GIVEN DATA:
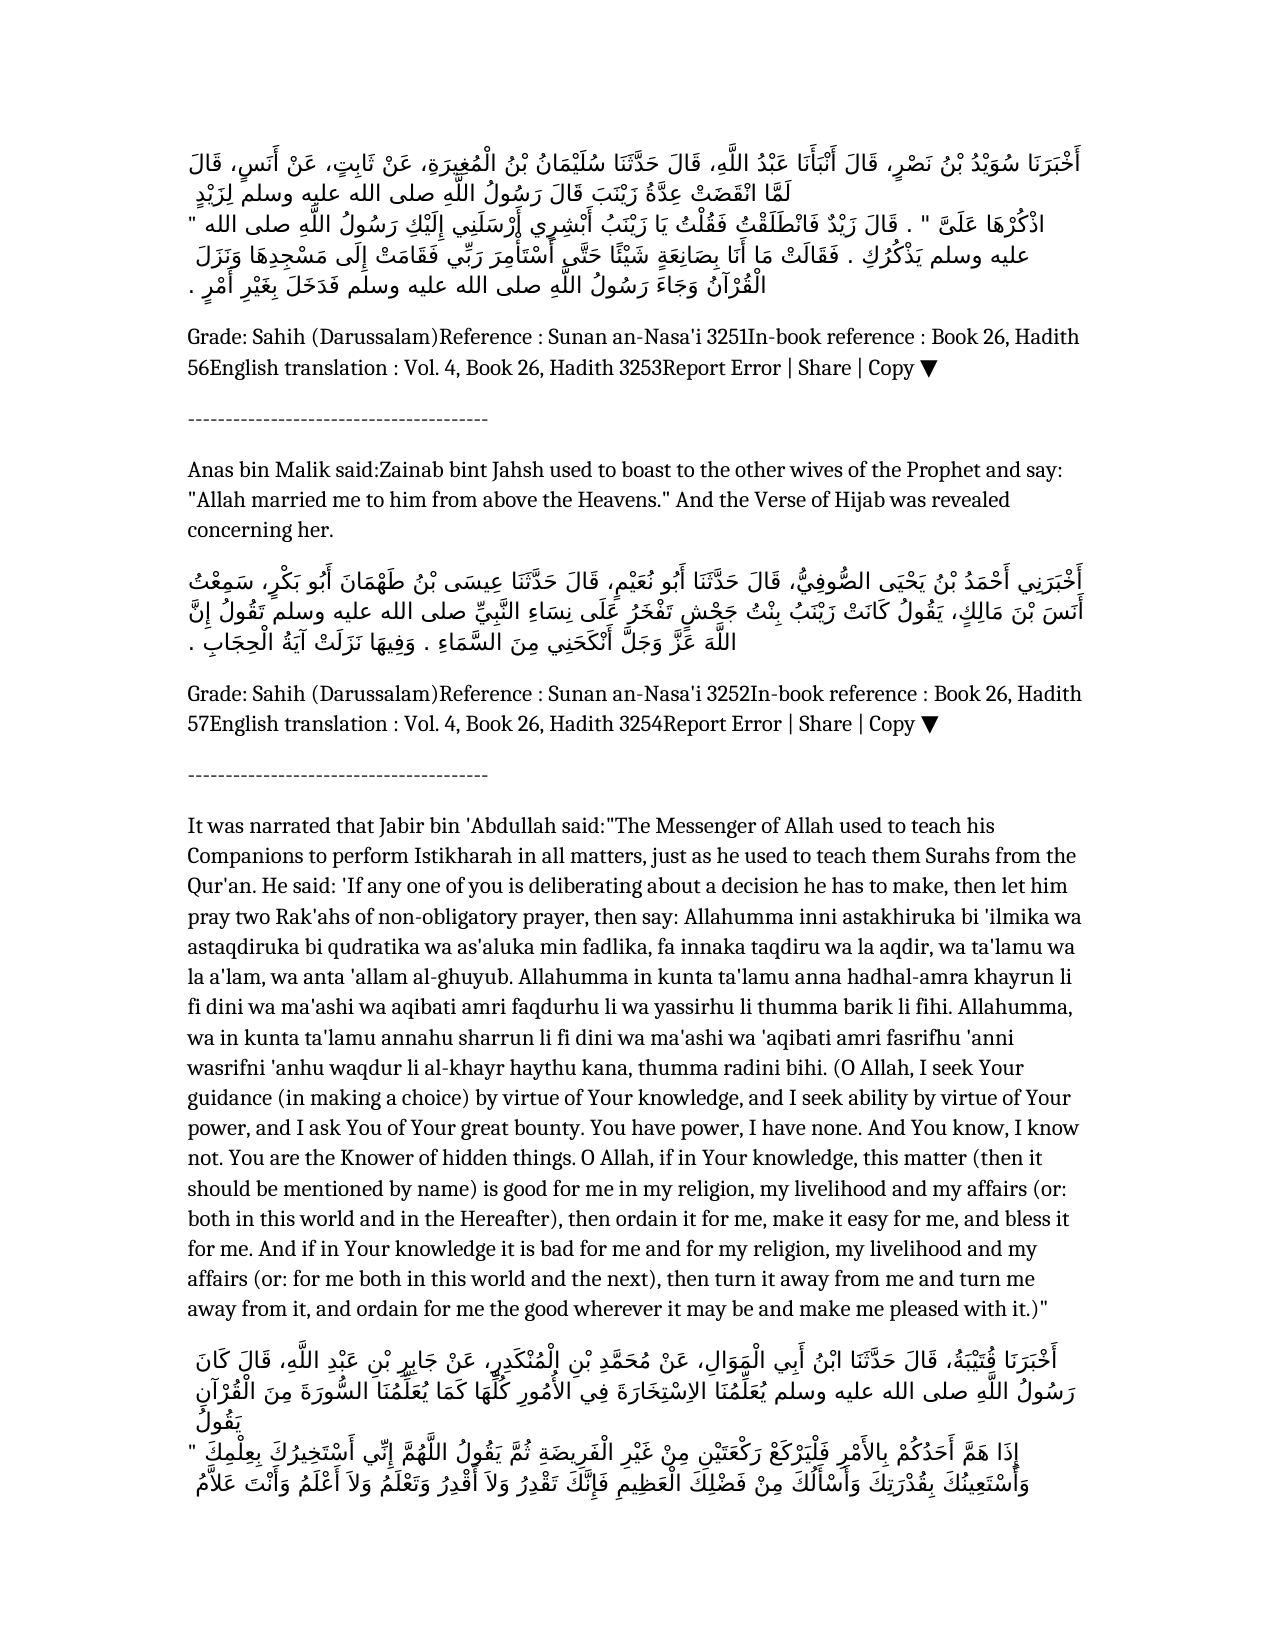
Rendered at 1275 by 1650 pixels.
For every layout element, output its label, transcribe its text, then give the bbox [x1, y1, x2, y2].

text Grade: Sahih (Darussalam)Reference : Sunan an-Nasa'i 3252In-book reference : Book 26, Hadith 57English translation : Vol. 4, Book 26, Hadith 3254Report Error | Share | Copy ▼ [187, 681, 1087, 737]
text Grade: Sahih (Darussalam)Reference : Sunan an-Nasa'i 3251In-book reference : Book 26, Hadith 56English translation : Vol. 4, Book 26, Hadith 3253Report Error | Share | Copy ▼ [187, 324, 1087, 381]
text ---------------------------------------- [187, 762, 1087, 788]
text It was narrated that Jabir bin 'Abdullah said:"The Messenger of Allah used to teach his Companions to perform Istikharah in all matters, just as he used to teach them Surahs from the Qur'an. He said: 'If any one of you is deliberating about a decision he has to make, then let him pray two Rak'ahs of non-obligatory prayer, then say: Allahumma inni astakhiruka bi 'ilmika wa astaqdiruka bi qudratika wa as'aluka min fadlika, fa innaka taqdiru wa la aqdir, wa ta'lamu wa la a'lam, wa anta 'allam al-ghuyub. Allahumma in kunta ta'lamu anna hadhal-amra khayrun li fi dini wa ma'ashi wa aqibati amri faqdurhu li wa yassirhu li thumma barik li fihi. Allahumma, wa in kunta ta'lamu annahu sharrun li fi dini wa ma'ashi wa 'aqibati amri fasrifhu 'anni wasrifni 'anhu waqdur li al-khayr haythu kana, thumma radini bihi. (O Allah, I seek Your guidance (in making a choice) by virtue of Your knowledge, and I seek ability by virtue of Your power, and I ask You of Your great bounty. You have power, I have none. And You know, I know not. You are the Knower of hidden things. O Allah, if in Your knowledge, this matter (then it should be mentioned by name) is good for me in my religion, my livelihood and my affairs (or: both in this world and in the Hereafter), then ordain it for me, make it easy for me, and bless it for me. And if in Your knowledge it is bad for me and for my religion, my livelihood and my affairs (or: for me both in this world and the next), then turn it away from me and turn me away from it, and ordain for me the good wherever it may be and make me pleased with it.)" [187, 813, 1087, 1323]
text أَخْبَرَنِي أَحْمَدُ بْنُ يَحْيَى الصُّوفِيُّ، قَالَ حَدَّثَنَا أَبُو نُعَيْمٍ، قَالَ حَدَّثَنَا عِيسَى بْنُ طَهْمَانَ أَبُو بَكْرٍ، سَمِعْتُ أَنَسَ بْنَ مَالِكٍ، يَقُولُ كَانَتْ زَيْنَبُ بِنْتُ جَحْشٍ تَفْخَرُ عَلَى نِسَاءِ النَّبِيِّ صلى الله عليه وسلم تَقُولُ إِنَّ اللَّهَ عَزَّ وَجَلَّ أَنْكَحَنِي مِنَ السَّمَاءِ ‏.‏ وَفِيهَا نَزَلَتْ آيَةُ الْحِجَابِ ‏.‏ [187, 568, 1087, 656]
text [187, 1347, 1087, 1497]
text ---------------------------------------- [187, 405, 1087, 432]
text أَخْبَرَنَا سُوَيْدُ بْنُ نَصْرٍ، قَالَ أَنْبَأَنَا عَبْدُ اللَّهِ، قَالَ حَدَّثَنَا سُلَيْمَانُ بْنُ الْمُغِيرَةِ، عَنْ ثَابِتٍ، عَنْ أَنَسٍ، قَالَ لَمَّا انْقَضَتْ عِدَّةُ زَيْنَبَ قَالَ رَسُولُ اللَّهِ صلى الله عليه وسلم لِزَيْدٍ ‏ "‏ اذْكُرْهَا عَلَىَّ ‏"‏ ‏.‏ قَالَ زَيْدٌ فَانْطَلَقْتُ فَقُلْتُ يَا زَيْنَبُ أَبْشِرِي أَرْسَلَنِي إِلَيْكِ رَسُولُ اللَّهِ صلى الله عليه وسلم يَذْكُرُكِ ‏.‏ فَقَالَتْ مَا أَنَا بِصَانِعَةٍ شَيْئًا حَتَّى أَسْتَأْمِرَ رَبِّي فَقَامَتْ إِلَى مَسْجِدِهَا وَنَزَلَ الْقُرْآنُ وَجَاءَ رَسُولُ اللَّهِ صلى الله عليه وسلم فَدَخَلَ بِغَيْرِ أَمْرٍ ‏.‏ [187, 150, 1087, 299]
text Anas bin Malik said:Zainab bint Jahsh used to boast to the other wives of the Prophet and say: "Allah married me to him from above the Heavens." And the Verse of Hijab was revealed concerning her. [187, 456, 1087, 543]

WORK ITEM:
Write out exactly those lines of the records above that lie from the one with "text [187, 1347, 1087, 1497]" through the last line, including both.

ANSWER BOX:
text [187, 1347, 1087, 1497]
text ---------------------------------------- [187, 405, 1087, 432]
text أَخْبَرَنَا سُوَيْدُ بْنُ نَصْرٍ، قَالَ أَنْبَأَنَا عَبْدُ اللَّهِ، قَالَ حَدَّثَنَا سُلَيْمَانُ بْنُ الْمُغِيرَةِ، عَنْ ثَابِتٍ، عَنْ أَنَسٍ، قَالَ لَمَّا انْقَضَتْ عِدَّةُ زَيْنَبَ قَالَ رَسُولُ اللَّهِ صلى الله عليه وسلم لِزَيْدٍ ‏ "‏ اذْكُرْهَا عَلَىَّ ‏"‏ ‏.‏ قَالَ زَيْدٌ فَانْطَلَقْتُ فَقُلْتُ يَا زَيْنَبُ أَبْشِرِي أَرْسَلَنِي إِلَيْكِ رَسُولُ اللَّهِ صلى الله عليه وسلم يَذْكُرُكِ ‏.‏ فَقَالَتْ مَا أَنَا بِصَانِعَةٍ شَيْئًا حَتَّى أَسْتَأْمِرَ رَبِّي فَقَامَتْ إِلَى مَسْجِدِهَا وَنَزَلَ الْقُرْآنُ وَجَاءَ رَسُولُ اللَّهِ صلى الله عليه وسلم فَدَخَلَ بِغَيْرِ أَمْرٍ ‏.‏ [187, 150, 1087, 299]
text Anas bin Malik said:Zainab bint Jahsh used to boast to the other wives of the Prophet and say: "Allah married me to him from above the Heavens." And the Verse of Hijab was revealed concerning her. [187, 456, 1087, 543]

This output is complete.